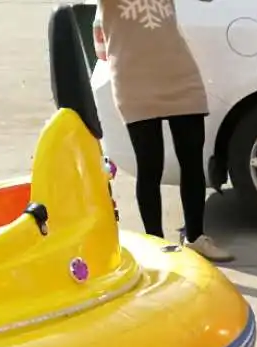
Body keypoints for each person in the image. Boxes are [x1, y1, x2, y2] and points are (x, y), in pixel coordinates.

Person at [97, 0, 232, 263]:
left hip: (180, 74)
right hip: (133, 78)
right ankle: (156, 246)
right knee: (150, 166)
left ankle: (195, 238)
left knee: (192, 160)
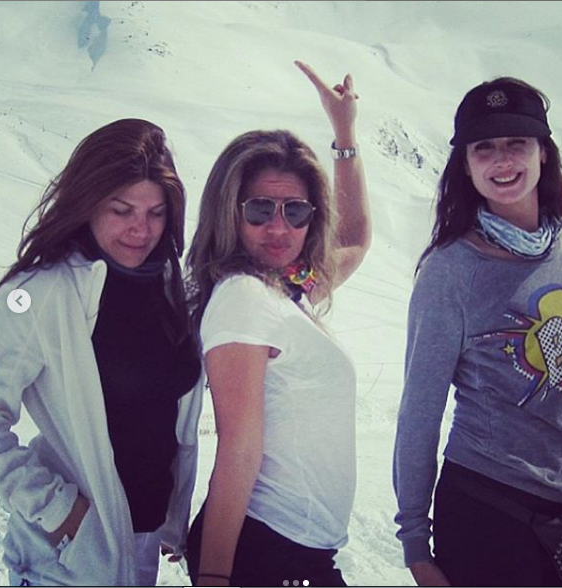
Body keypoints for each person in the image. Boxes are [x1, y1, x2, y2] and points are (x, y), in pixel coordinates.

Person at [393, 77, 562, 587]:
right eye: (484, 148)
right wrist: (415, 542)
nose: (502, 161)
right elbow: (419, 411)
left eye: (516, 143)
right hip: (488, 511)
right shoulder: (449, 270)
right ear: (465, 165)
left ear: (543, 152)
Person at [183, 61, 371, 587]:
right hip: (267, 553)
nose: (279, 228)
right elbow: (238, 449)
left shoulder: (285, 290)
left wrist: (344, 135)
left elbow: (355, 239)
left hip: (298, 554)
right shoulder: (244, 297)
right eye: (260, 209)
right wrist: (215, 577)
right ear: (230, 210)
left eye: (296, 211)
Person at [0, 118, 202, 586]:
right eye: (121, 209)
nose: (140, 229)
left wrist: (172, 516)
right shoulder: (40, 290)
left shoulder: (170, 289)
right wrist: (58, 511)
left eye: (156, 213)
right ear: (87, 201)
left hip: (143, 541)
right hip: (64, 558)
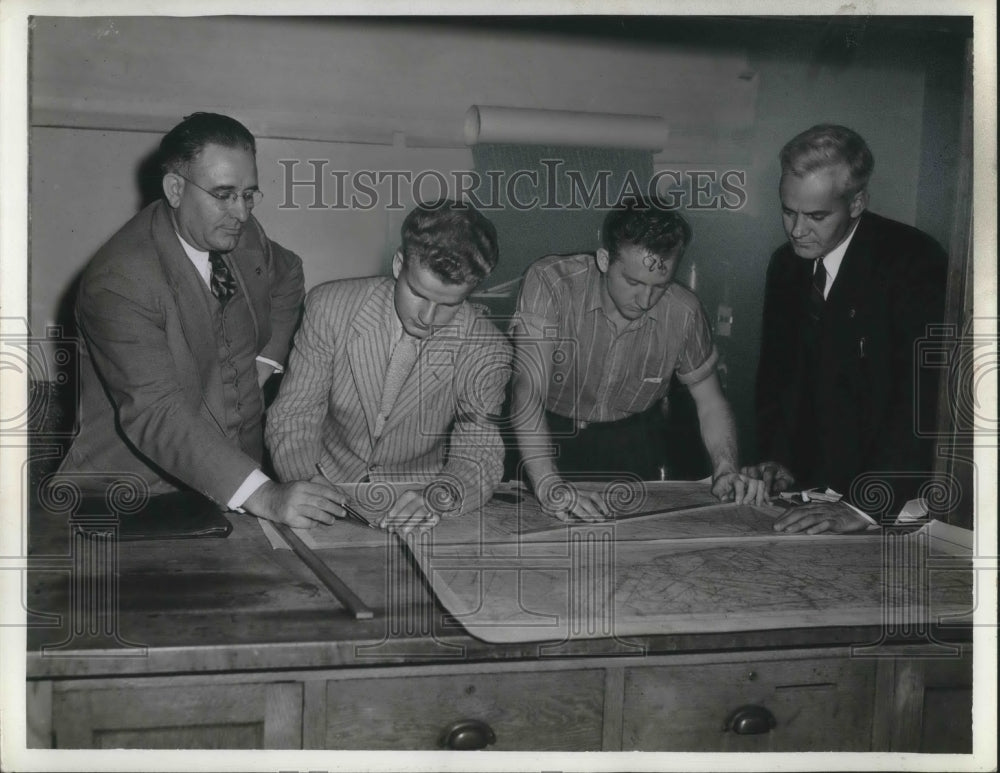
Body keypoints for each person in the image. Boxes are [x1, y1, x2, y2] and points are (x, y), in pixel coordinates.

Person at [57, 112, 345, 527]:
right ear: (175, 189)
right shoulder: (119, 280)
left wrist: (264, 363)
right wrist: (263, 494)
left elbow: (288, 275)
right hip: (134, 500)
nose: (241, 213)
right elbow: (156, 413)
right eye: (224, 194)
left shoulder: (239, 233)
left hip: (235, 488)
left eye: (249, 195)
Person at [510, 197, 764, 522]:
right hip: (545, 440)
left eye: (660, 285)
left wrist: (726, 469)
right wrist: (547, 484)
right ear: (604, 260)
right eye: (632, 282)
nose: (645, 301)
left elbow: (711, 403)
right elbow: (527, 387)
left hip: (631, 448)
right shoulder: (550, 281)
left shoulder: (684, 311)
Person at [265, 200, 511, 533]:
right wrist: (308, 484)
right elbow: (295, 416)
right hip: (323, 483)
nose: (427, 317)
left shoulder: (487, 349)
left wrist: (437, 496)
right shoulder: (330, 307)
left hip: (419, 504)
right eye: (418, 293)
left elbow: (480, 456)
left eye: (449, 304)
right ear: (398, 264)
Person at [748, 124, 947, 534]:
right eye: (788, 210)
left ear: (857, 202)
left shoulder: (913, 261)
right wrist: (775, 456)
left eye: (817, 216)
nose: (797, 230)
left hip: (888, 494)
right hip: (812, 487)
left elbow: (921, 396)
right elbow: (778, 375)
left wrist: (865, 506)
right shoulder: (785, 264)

■ ■ ■ ■ ■ ■ ■

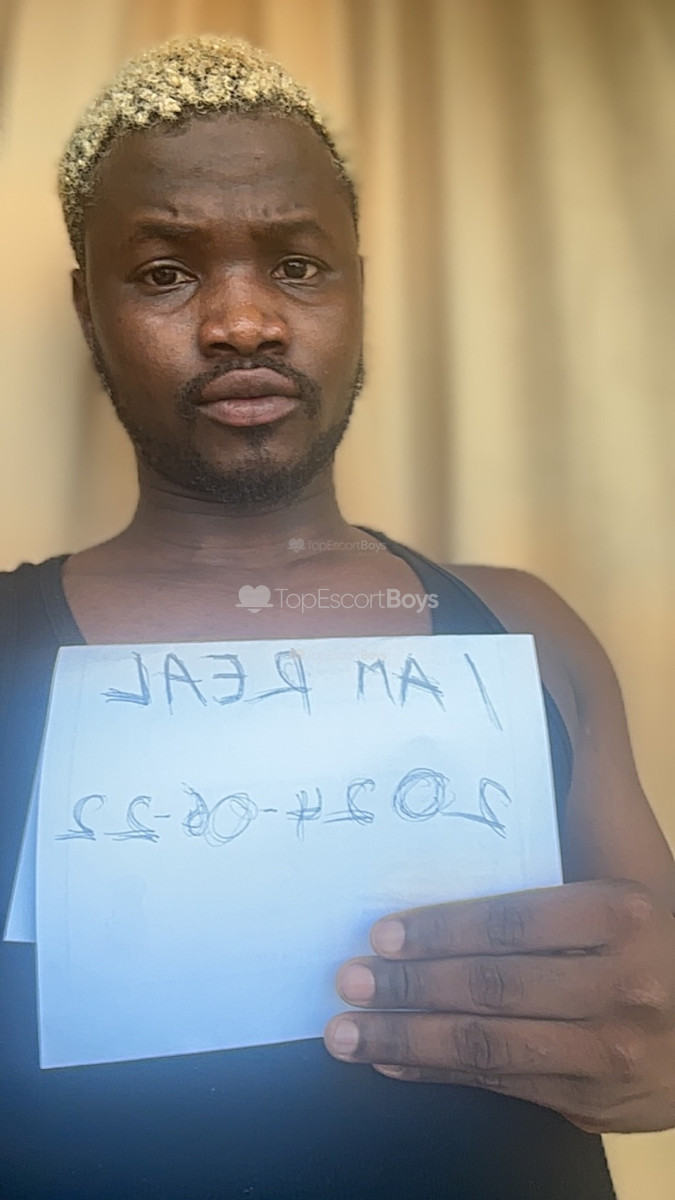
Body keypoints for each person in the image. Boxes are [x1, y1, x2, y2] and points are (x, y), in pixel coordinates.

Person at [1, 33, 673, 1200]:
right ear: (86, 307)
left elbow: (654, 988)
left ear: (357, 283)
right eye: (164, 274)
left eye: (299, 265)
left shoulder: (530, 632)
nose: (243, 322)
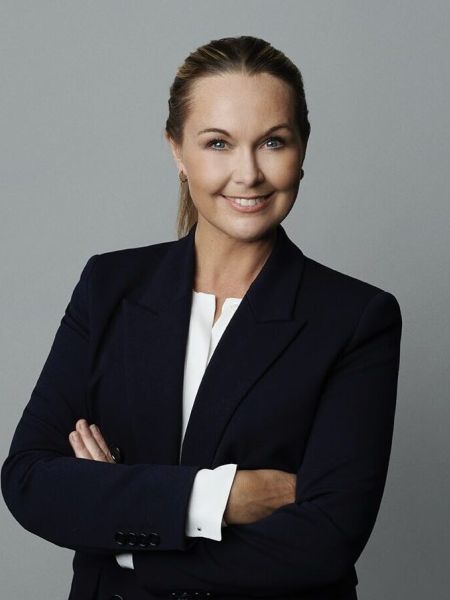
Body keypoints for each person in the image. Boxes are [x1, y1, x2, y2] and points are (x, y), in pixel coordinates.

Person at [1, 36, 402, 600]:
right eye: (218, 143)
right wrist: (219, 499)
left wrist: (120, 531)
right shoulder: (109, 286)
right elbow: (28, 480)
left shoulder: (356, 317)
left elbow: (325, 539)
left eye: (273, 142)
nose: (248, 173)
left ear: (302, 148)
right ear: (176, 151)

■ ■ ■ ■ ■ ■ ■

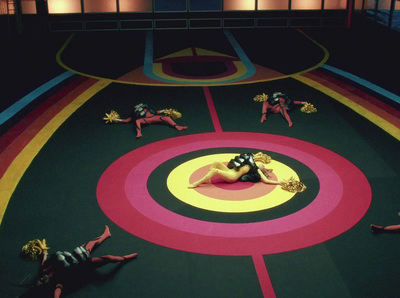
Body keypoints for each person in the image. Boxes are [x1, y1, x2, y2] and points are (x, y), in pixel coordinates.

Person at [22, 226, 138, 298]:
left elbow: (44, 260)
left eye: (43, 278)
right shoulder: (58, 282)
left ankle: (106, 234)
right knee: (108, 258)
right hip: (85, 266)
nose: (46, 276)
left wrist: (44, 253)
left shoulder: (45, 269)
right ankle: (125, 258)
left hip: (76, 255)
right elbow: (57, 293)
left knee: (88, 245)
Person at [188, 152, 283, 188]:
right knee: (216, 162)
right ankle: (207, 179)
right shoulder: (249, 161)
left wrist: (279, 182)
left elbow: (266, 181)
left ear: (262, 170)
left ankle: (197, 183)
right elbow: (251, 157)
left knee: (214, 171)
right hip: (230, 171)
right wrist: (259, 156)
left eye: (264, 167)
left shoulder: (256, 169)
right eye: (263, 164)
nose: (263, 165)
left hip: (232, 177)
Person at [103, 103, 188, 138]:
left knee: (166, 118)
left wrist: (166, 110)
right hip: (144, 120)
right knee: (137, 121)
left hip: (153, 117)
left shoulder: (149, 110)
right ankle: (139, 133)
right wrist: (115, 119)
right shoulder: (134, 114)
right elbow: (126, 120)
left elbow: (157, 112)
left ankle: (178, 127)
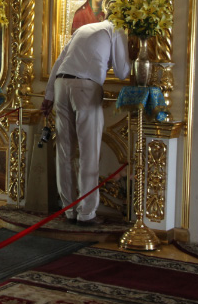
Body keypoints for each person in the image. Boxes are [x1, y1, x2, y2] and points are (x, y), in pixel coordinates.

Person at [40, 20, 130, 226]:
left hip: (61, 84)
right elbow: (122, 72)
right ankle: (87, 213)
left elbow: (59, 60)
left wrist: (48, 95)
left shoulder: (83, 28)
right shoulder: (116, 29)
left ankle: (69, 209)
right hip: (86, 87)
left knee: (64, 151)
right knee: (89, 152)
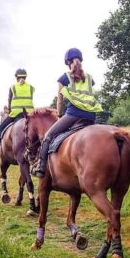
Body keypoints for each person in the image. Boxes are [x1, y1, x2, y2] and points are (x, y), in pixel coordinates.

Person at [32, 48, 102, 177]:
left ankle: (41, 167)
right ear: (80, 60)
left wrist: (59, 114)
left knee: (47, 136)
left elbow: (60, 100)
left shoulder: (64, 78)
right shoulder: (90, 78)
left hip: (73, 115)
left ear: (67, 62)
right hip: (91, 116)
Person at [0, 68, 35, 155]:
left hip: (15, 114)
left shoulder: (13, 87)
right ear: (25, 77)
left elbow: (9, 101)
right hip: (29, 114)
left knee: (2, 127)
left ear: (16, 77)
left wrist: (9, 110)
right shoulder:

■ ■ ■ ■ ■ ■ ■

-- The problem --
Give again, exactly as written above, every line from the one holding "right eye: (164, 274)" to the one holding "right ear: (176, 151)", with both ends kept and the pictures left out.

-- Response --
right eye: (164, 274)
left eye: (299, 265)
left shoulder: (530, 632)
nose: (243, 322)
Body keypoints for each person in the image. Boxes are [x1, y1, x2, y2] and points are (x, y), in pixel coordinates.

Person at [1, 36, 402, 600]:
right eye: (218, 143)
right wrist: (219, 499)
left wrist: (120, 531)
right shoulder: (109, 286)
right elbow: (28, 480)
left shoulder: (356, 317)
left elbow: (325, 539)
left eye: (273, 142)
nose: (248, 173)
left ear: (302, 148)
right ear: (176, 151)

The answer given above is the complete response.